EXERCISE: From the line containing "合計金額100,000円以上3" to the last line of the data, both included, transcribe each line exactly, leaving out pictures and adding nothing.

*** INPUT FOR THIS TASK ***

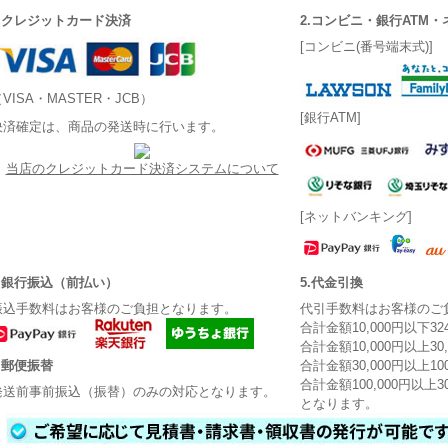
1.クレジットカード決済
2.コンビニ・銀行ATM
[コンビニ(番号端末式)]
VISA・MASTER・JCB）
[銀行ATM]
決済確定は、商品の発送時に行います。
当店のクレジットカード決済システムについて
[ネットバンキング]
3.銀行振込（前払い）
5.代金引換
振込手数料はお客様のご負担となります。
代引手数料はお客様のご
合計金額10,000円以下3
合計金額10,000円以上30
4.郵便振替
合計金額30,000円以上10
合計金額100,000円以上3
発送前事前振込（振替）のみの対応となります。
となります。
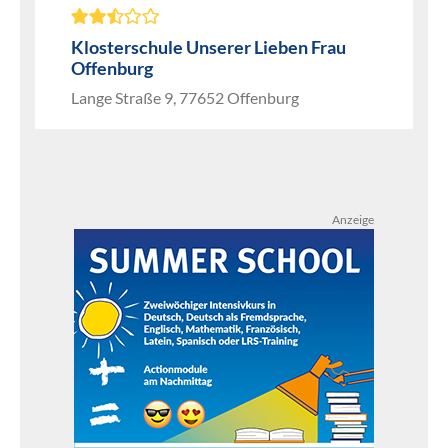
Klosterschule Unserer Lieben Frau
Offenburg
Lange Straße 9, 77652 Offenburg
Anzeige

*** End of INPUT FOR THIS TASK ***

EXERCISE OUTPUT:
合計金額100,000円以上3
発送前事前振込（振替）のみの対応となります。
となります。
Klosterschule Unserer Lieben Frau
Offenburg
Lange Straße 9, 77652 Offenburg
Anzeige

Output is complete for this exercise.